Here, the Yukon’s Magnetic Ride Control was my friend. For the thousandth time, MRC uses magnetic fluid in the dampers in order to keep the Yukon smooth and relatively composed over all sorts of roads, which helped to keep Bette asleep for most of the big trip.
As the top-of-the-line trim, the Yukon had the 6.2-liter V8, which produces 420 horsepower and 460 lb-ft of torque while returning a non-terrible 17 MPG combined and 21 MPG on the highway. It’s enough power so that you don’t notice how heavy the car is, which is enough of an accomplishment for a full-sized SUV.
So how does it baby?
While this wasn’t the longer Denali XL, there was also plenty of room for our stuff with the rear seat folded down, which is good, because planning even a four-hour trip with your baby involves about as much planning as a mission to Mars and forgetting one small valve can make the other bag full of gear you brought entirely useless.
Even if you try and keep it simple, you’ll need a diaper bag with plenty of diapers and wipes and backup outfits for when she obliterates whatever she’s wearing. Your car seat isn’t exactly light and so you’ll need some kind of stroller if you plan to travel anything more than a short distance outside the car. If you’re using formula or expressed breast milk then you need to have multiple bottles and multiple backup parts to those bottles as well as a container that can keep the milk cold (and then what if you want to warm it up?). It’s probably a good idea to have a blanket in case you find a nice spot for an outdoor lunch or your clothes get ruined and you need to cover up.
If anything, the Yukon had too much room for our gear. When making sharp turns I could hear the big Britax three-in-one stroller bumping into the unsecured travel bag. I assumed that with the rearmost seats raised the Yukon couldn’t support the stroller, but I was wrong.
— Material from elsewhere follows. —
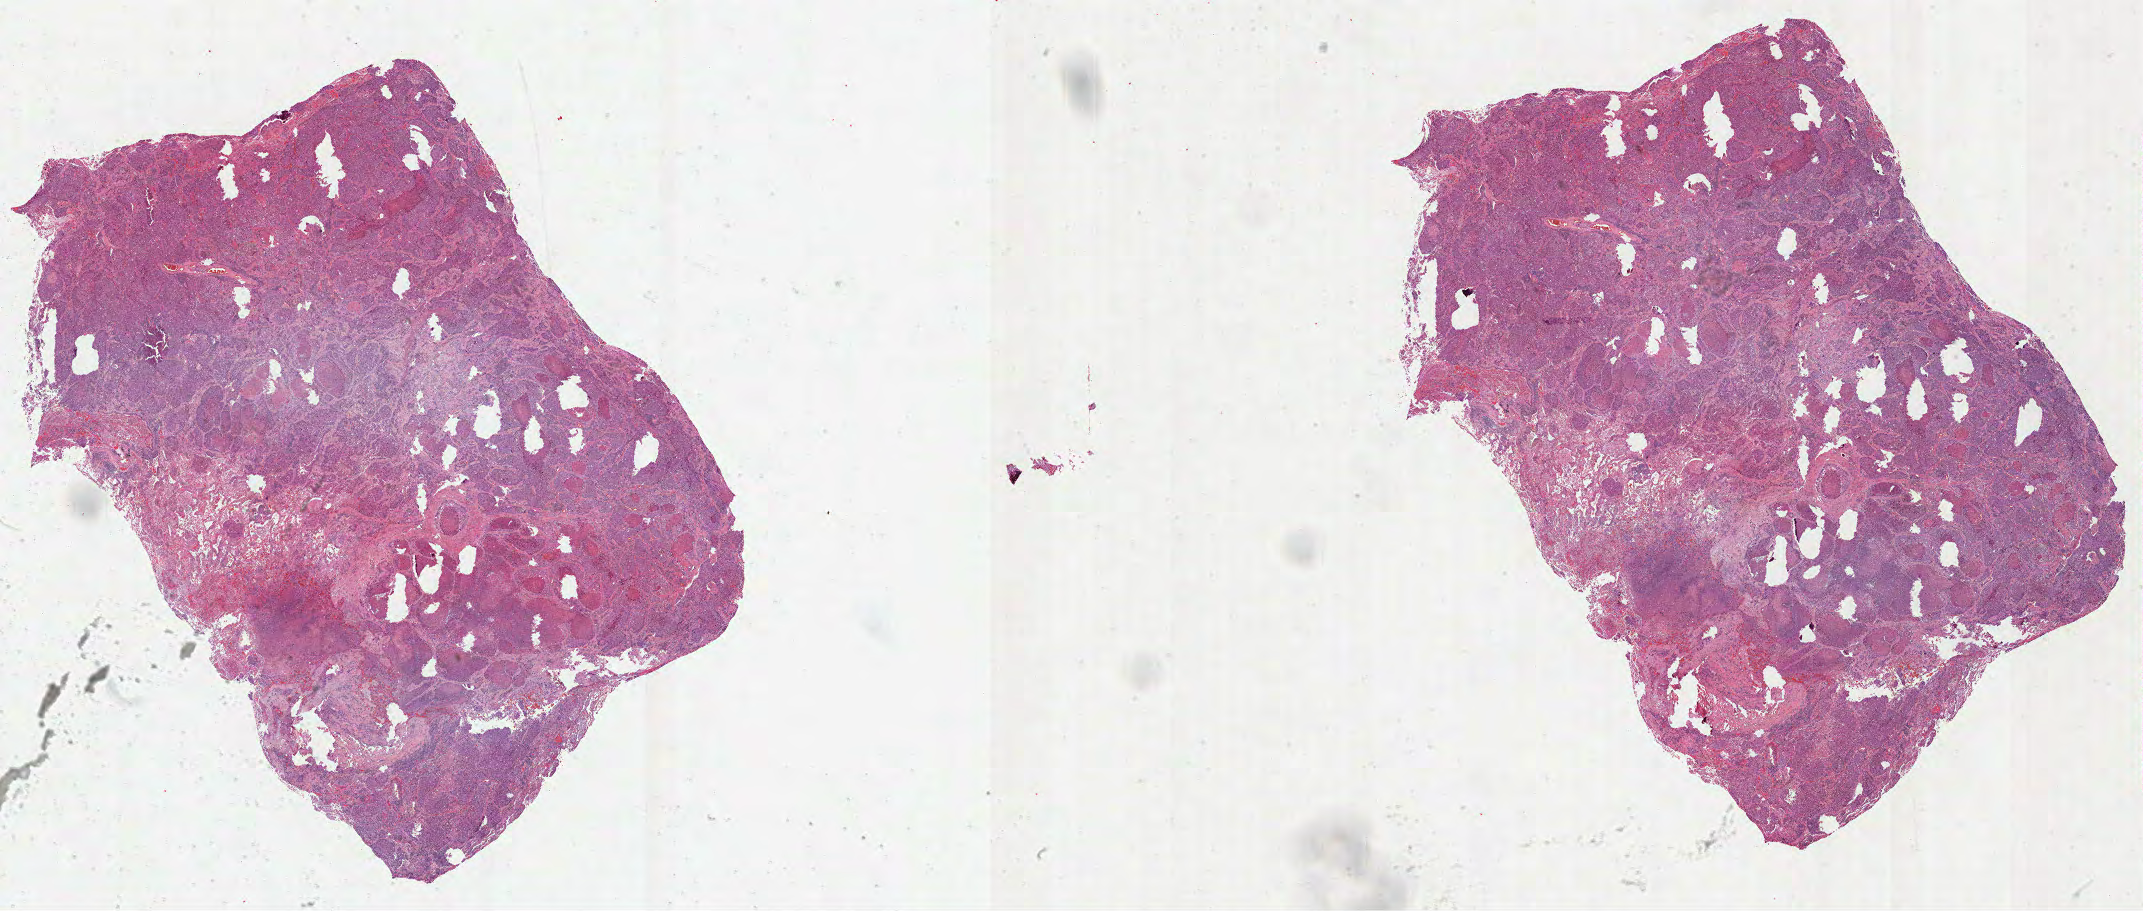
Whole-slide histology image, H&E-stained — shown as a low-resolution overview of the whole scanned area (about 34.6 x 14.7 mm), formalin-fixed paraffin-embedded (FFPE) diagnostic section, primary tumour sample from the lung. Male patient; age at initial diagnosis 76 years.
* TNM: T2 N1 MX
* AJCC pathologic stage: IIB (6th edition)
* histologic diagnosis: Squamous cell carcinoma, NOS (middle lobe, lung)
* laterality: right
If you’ve got to move your kid and a few other people you can still get by with the rear seat up.
Babies, no matter how hard you try, will not stick to any schedule, so while we’d planned on first grabbing a snack, using the restroom, and preparing ourselves when we got to our intended destination, Bette had a different idea. All of a sudden she was hungry, causing us to fumble around for a bottle and a place to feed her.
I held Bette in the front and found myself nicely cocooned in the perforated leather seats. It was uncomfortable chilly this spring and it made me wish I could replace the padded seat I normally use to feed Bette with the cushy, heated seat from the Yukon.
After feeding her and burping her it was clear a change was coming and I rushed Bette to the rear cargo area. Here, all the power options we pretend we don’t need come in handy. In particular, the power liftgate is a nice addition when you’ve got a fussy, squirmy baby with a load in her diaper. While at some point in the future my daughter will likely read this and be embarrassed by the thought of being changed in an open truck in the back of a parking lot, she didn’t seem to mind it at the time.
Fully changed we set out for our a day of adventure in the ‘burbs and it attracted a lot of positive attention from people who usually reserve their enthusiasm for Michael Bublé and tax write offs. It’s the Denali difference.
Yet, for all the things the Yukon does well, it’s still hard for me to swallow the compromises you get with something this large. Even with the camera it’s not a breeze to park. It has a ton of space, but the rear floor is higher than you’d find on a hatchback or minivan. Sitting in the back with Bette it’s actually a big job to stretch across the wide Yukon and plug a pacifier back into her mouth (something that happens a lot).
When she turns 11 and has soccer gear, dancing gear, a robot, and a tuba I think I’ll look back longingly at the Yukon, for, while it’s not the most ideal Will-It-Baby car, it’ll Will-It-Suburban-Teenager the shit out of anything on the road.